Let’s Make Penne al’Arrabbiata with Sausage and Red Peppers
- 1/2 pound Italian Sausage
- 2 sweet red peppers
- 1/4 cup olive oil
- 1 tablespoon anchovy paste
- 3 cloves garlic chopped
- 1/2 cup dry red wine
- 1/2 cup frozen spinach
- 1 teaspoon red chili flakes
- 1/2 pound penne pasta
- 1/4 teaspoon Kosher salt and freshly ground pepper
- 2 tablespoons pine nuts
- 1 tablespoon minced fresh flat-leaf parsley
- 3 ounces Parmigiano-Reggiano cheese
- Roast the peppers directly over the stovetop flame of a gas oven, until they are blackened on all sides. Transfer to a large bowl, cover with plastic wrap and let steam for 20 minutes. Peel the peppers and chop them into 1-inch pieces.

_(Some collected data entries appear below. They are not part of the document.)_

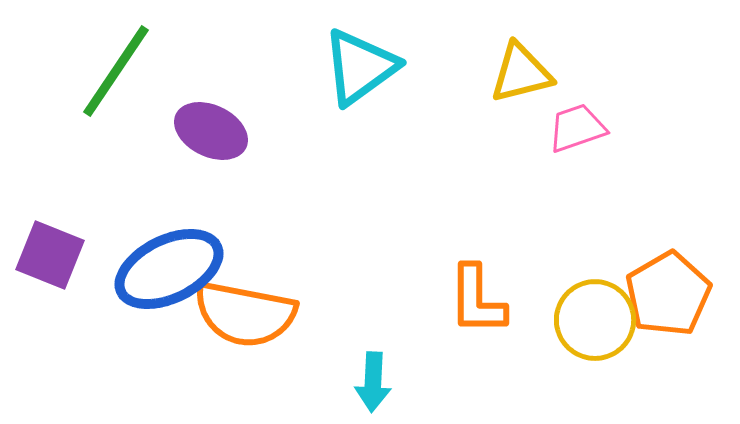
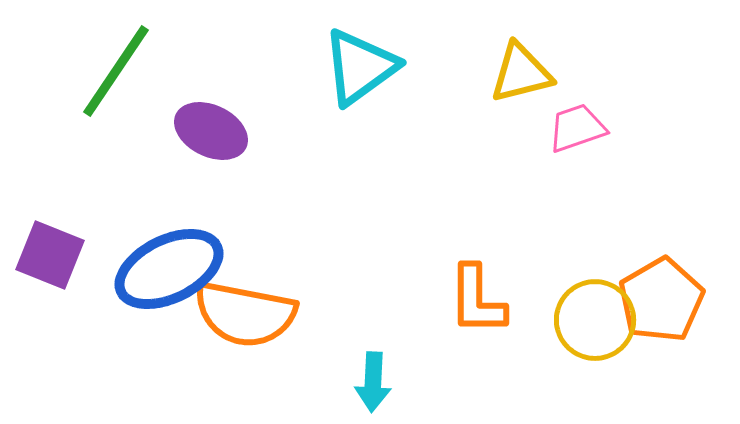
orange pentagon: moved 7 px left, 6 px down
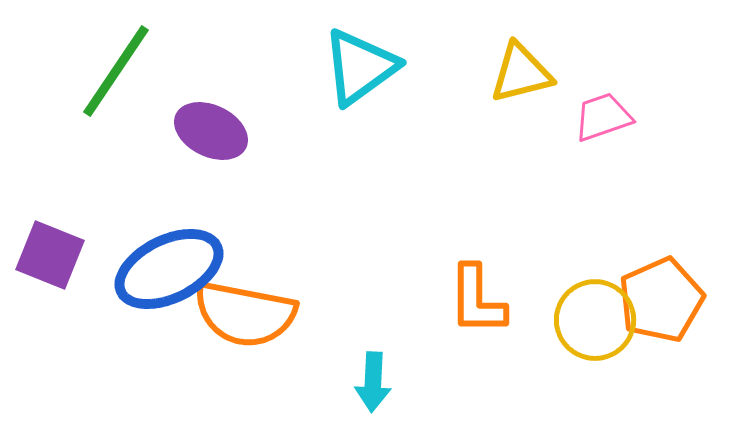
pink trapezoid: moved 26 px right, 11 px up
orange pentagon: rotated 6 degrees clockwise
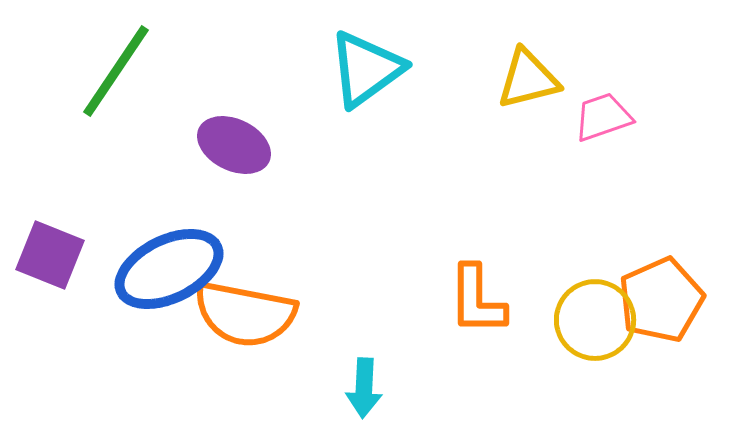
cyan triangle: moved 6 px right, 2 px down
yellow triangle: moved 7 px right, 6 px down
purple ellipse: moved 23 px right, 14 px down
cyan arrow: moved 9 px left, 6 px down
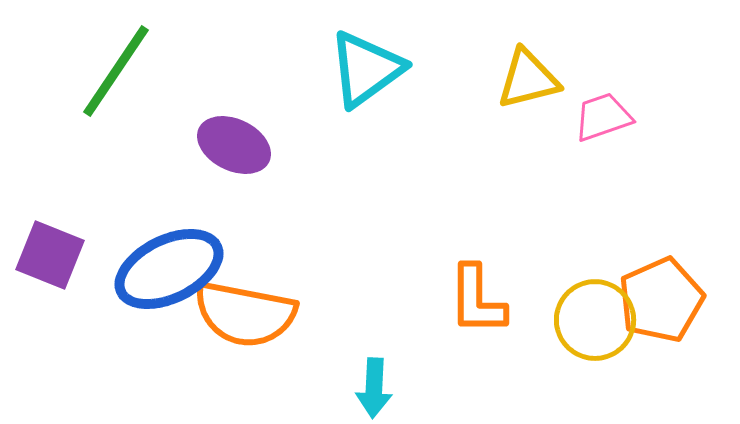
cyan arrow: moved 10 px right
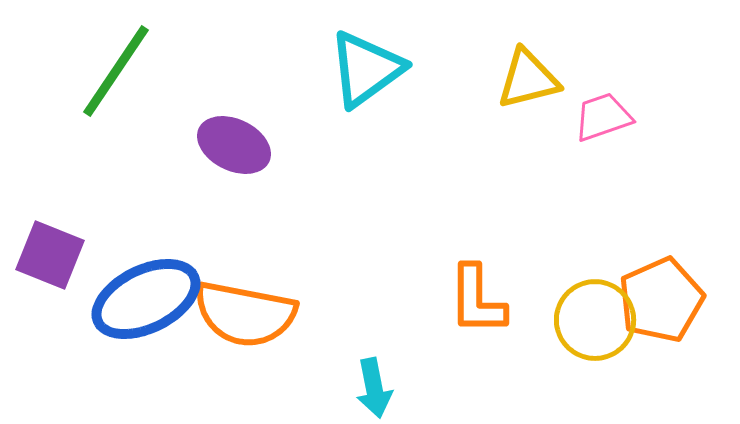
blue ellipse: moved 23 px left, 30 px down
cyan arrow: rotated 14 degrees counterclockwise
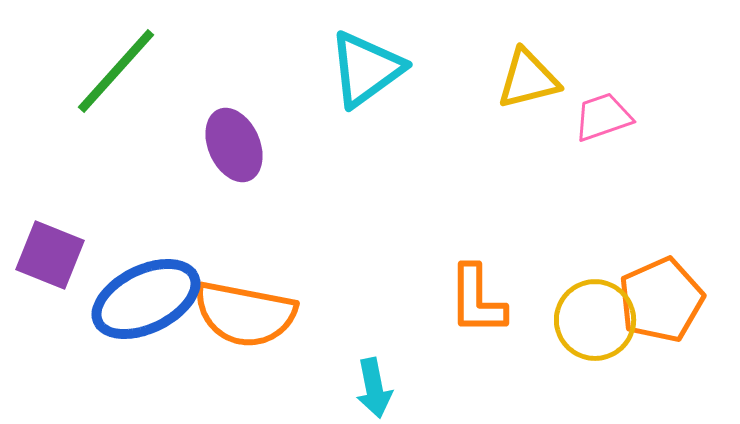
green line: rotated 8 degrees clockwise
purple ellipse: rotated 40 degrees clockwise
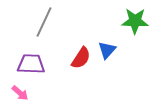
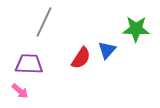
green star: moved 1 px right, 8 px down
purple trapezoid: moved 2 px left
pink arrow: moved 2 px up
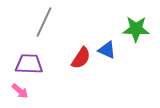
blue triangle: rotated 48 degrees counterclockwise
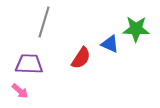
gray line: rotated 8 degrees counterclockwise
blue triangle: moved 3 px right, 6 px up
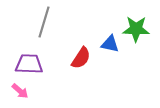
blue triangle: rotated 12 degrees counterclockwise
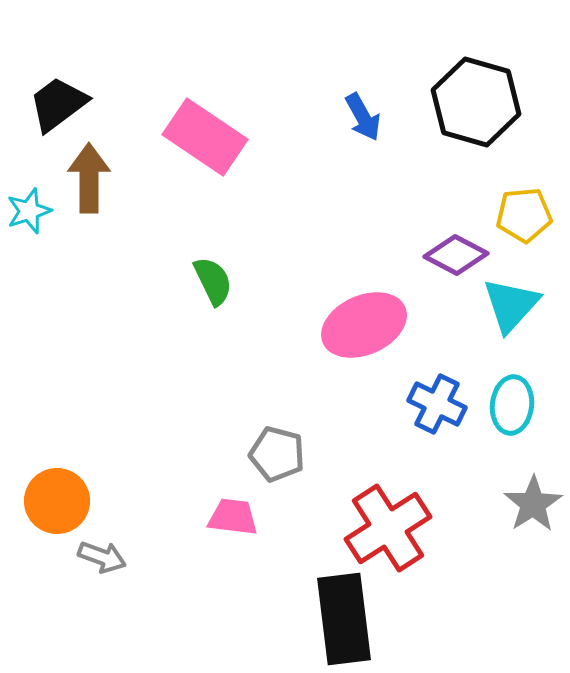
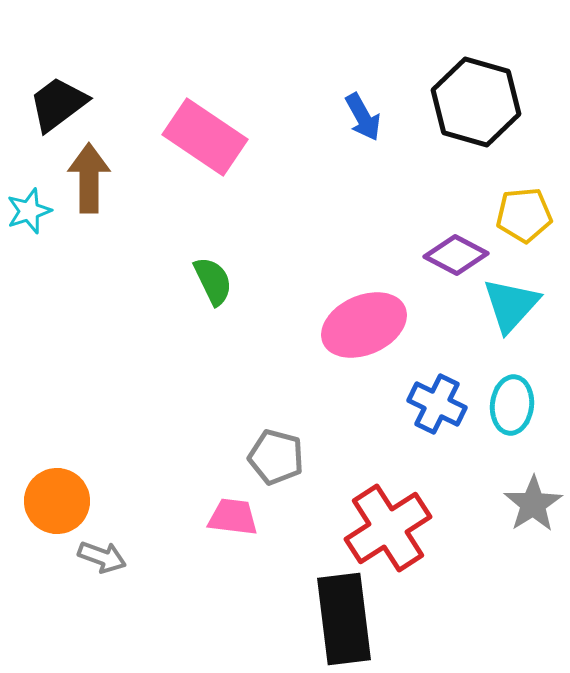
gray pentagon: moved 1 px left, 3 px down
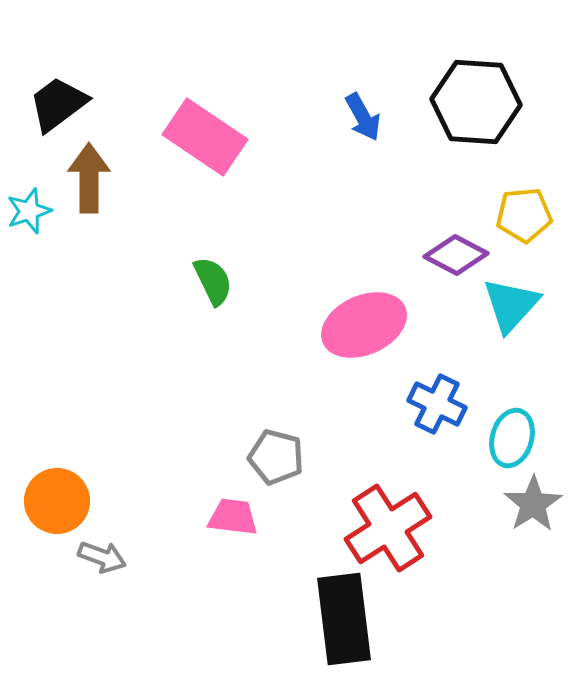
black hexagon: rotated 12 degrees counterclockwise
cyan ellipse: moved 33 px down; rotated 10 degrees clockwise
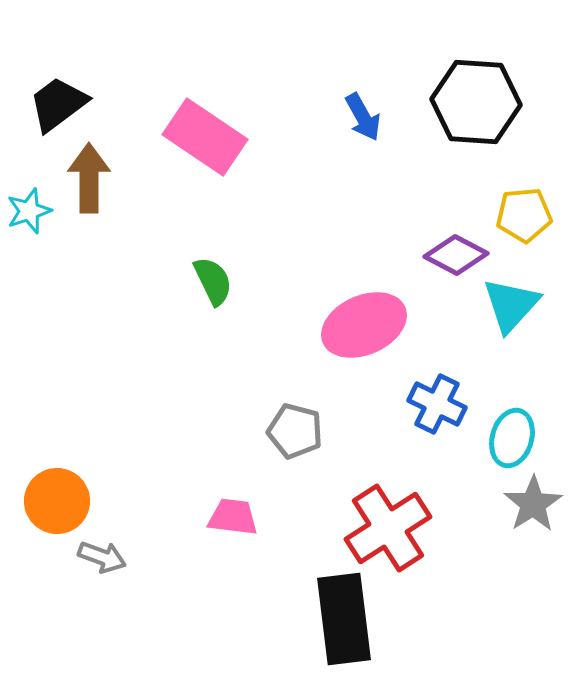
gray pentagon: moved 19 px right, 26 px up
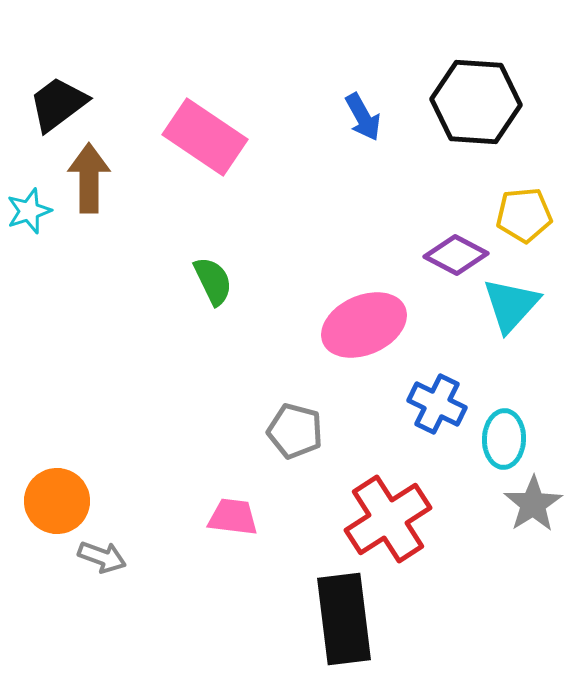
cyan ellipse: moved 8 px left, 1 px down; rotated 14 degrees counterclockwise
red cross: moved 9 px up
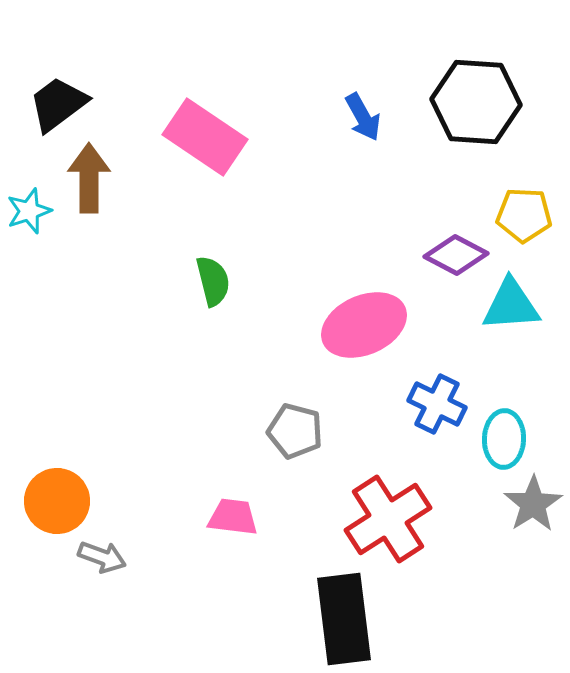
yellow pentagon: rotated 8 degrees clockwise
green semicircle: rotated 12 degrees clockwise
cyan triangle: rotated 44 degrees clockwise
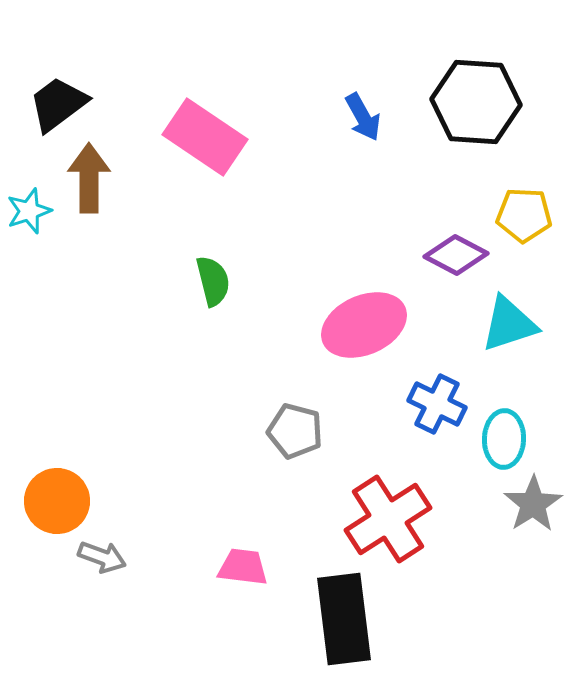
cyan triangle: moved 2 px left, 19 px down; rotated 14 degrees counterclockwise
pink trapezoid: moved 10 px right, 50 px down
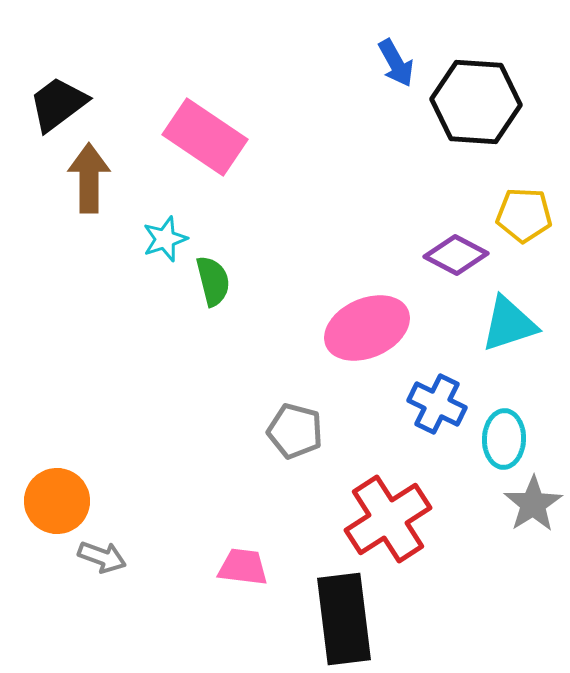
blue arrow: moved 33 px right, 54 px up
cyan star: moved 136 px right, 28 px down
pink ellipse: moved 3 px right, 3 px down
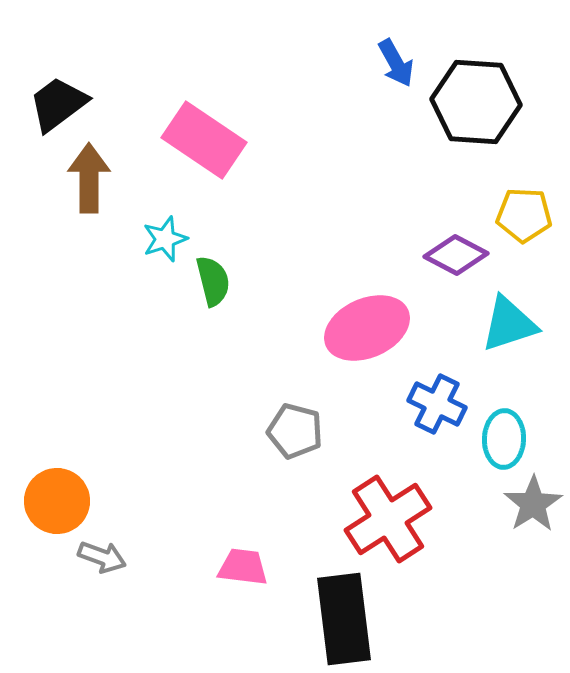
pink rectangle: moved 1 px left, 3 px down
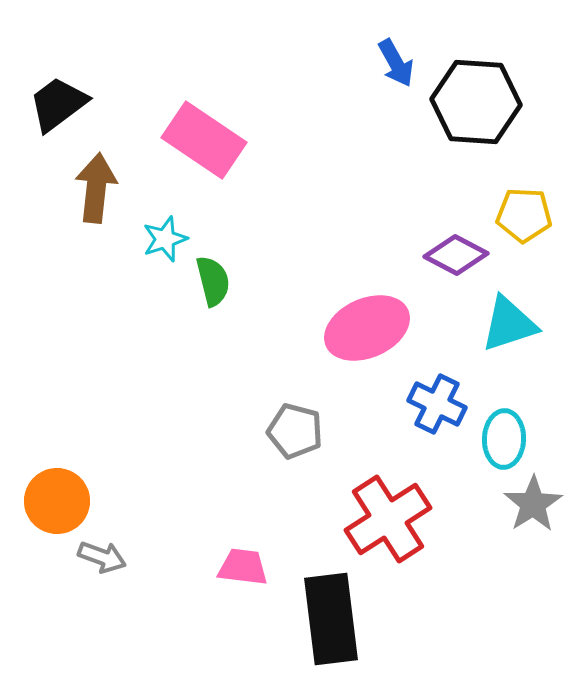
brown arrow: moved 7 px right, 10 px down; rotated 6 degrees clockwise
black rectangle: moved 13 px left
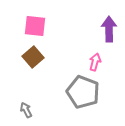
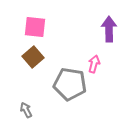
pink square: moved 1 px down
pink arrow: moved 1 px left, 2 px down
gray pentagon: moved 13 px left, 8 px up; rotated 12 degrees counterclockwise
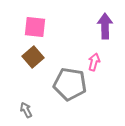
purple arrow: moved 4 px left, 3 px up
pink arrow: moved 2 px up
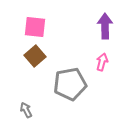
brown square: moved 2 px right, 1 px up
pink arrow: moved 8 px right
gray pentagon: rotated 20 degrees counterclockwise
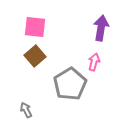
purple arrow: moved 4 px left, 2 px down; rotated 10 degrees clockwise
pink arrow: moved 8 px left
gray pentagon: rotated 20 degrees counterclockwise
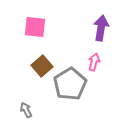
brown square: moved 7 px right, 10 px down
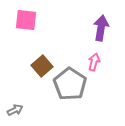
pink square: moved 9 px left, 7 px up
gray pentagon: rotated 8 degrees counterclockwise
gray arrow: moved 11 px left; rotated 91 degrees clockwise
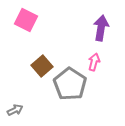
pink square: rotated 20 degrees clockwise
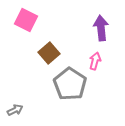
purple arrow: rotated 15 degrees counterclockwise
pink arrow: moved 1 px right, 1 px up
brown square: moved 7 px right, 13 px up
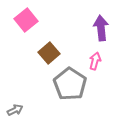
pink square: rotated 25 degrees clockwise
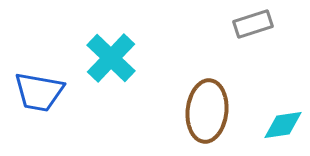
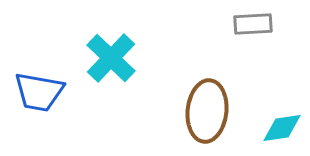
gray rectangle: rotated 15 degrees clockwise
cyan diamond: moved 1 px left, 3 px down
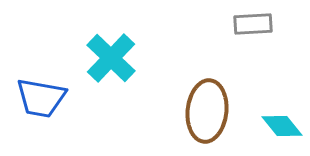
blue trapezoid: moved 2 px right, 6 px down
cyan diamond: moved 2 px up; rotated 60 degrees clockwise
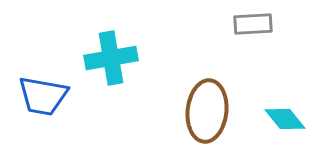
cyan cross: rotated 36 degrees clockwise
blue trapezoid: moved 2 px right, 2 px up
cyan diamond: moved 3 px right, 7 px up
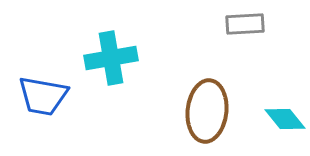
gray rectangle: moved 8 px left
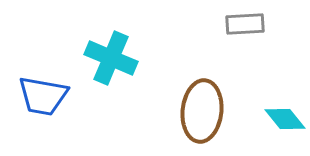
cyan cross: rotated 33 degrees clockwise
brown ellipse: moved 5 px left
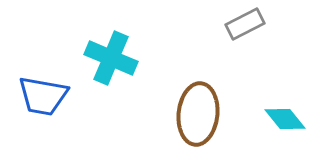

- Heat the olive oil in a large skillet over medium-high heat. Cook the sausage. Break it up as you go along. It should be fully cooked by the time to get to the next step.
- Add the anchovy paste and garlic and cook for 1 minute. Stir in the chopped red peppers, then add the red wine. Add the frozen spinach, breaking it up as you go. Boil until the pan is nearly dry. Stir in the chili flakes. Remove from the heat.
- Bring a large pot of water to a boil, add salt, and drop in the pasta. Cook for about 9 minutes or until the pasta is tender. You will be cooking it further in the sauce. Drain, reserving some of the pasta water. Return the sauce to medium-high heat and stir in the pasta. Cook for 5 minutes, to allow the flavors to mingle. Add a spoonful of pasta water if the sauce looks too dry. Remove from the heat.
- Season with salt and pepper. Add the pine nuts and parsley and toss well. Tip into a large serving bowl, garnish with an over-generous grating of Parmigiano-Reggiano and serve immediately.
- Serve with a nice salad and garlic bread. Enjoy!